= What the task asks =
Every line of the material is to be quoted verbatim, minus the pictures.

= Recorded data =
· · · ·
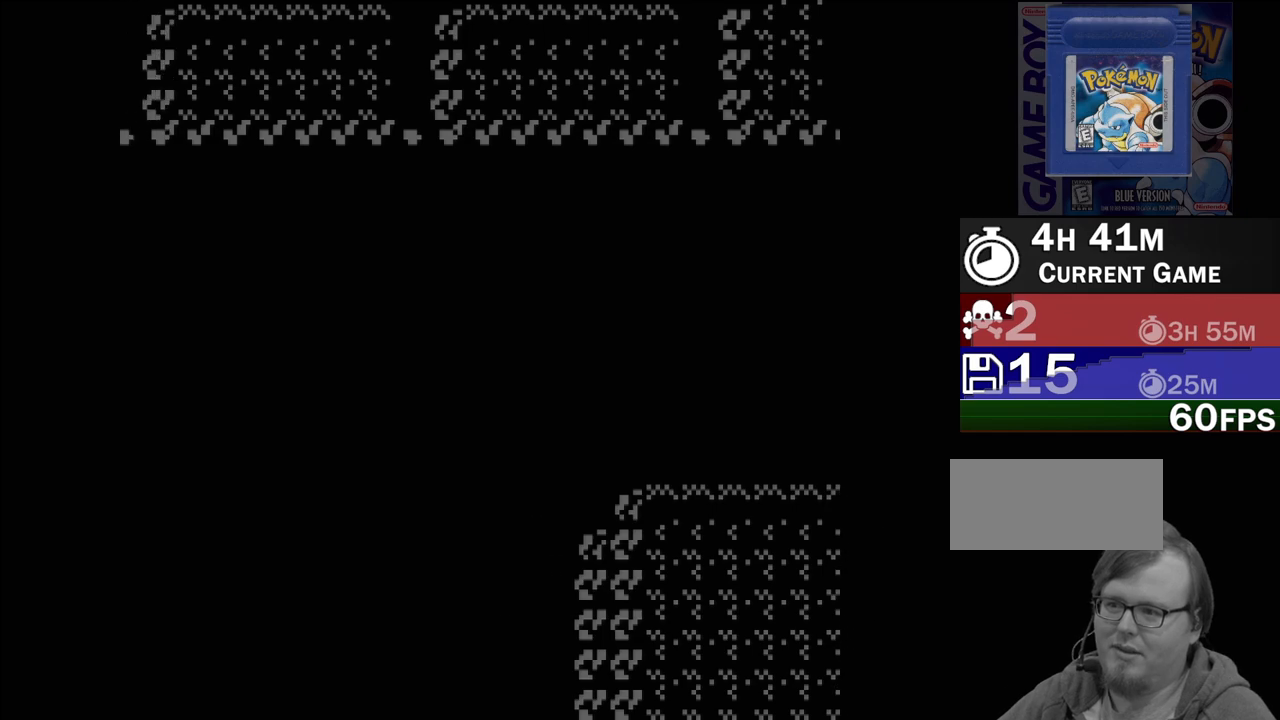
{"buttons": ["DPAD_LEFT"], "events": []}
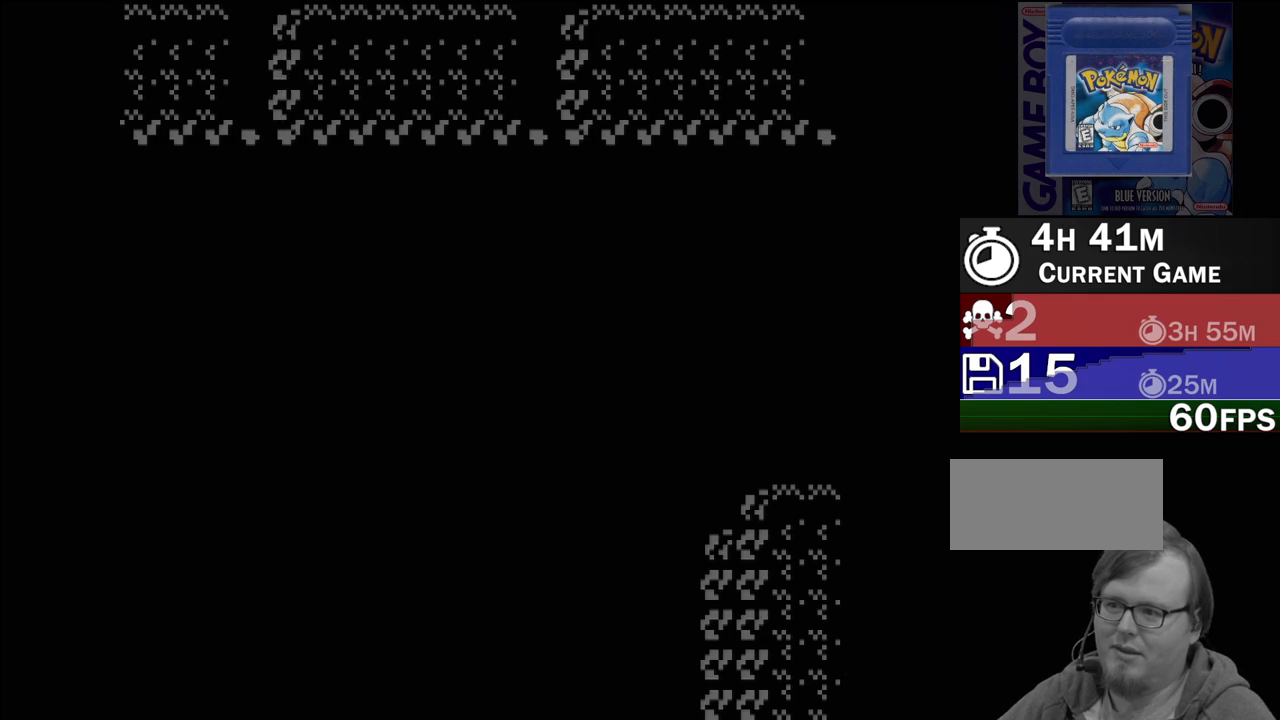
{"buttons": ["DPAD_LEFT"], "events": []}
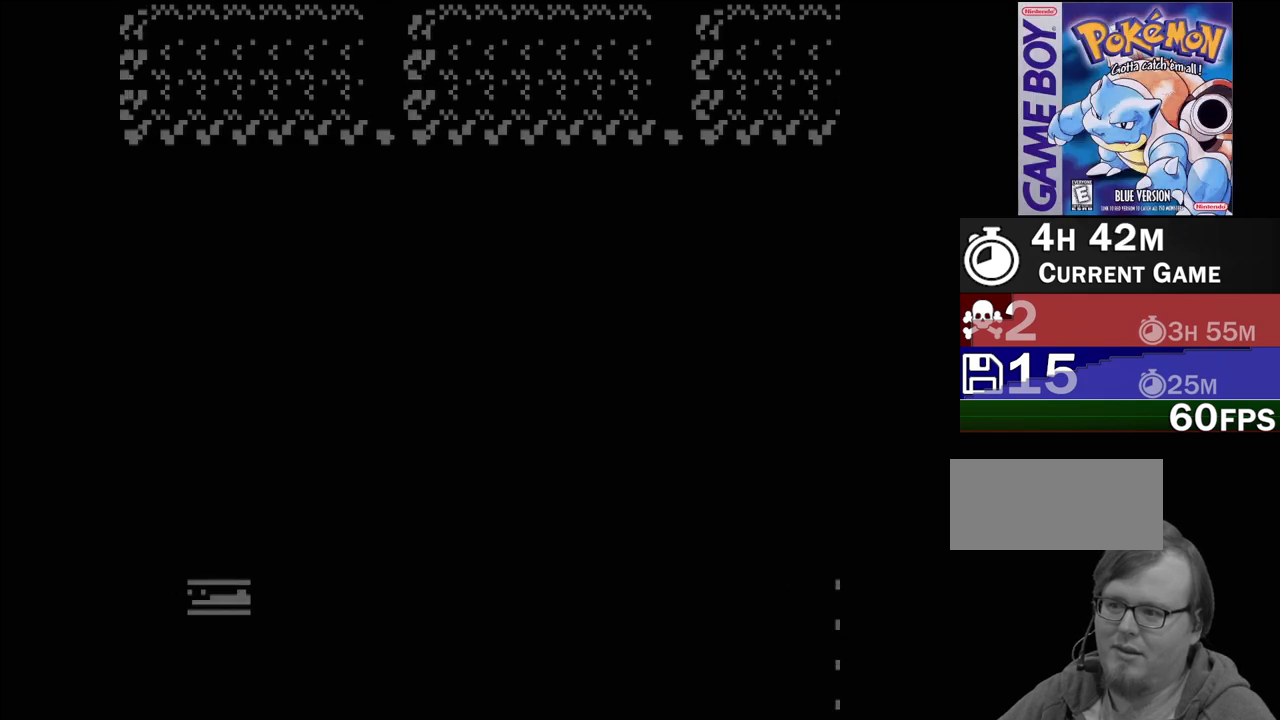
{"buttons": [], "events": [[300, "DPAD_LEFT", "up"]]}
· · · ·
= Output of the task =
{"buttons": ["DPAD_LEFT"], "events": []}
{"buttons": ["DPAD_LEFT"], "events": []}
{"buttons": [], "events": [[300, "DPAD_LEFT", "up"]]}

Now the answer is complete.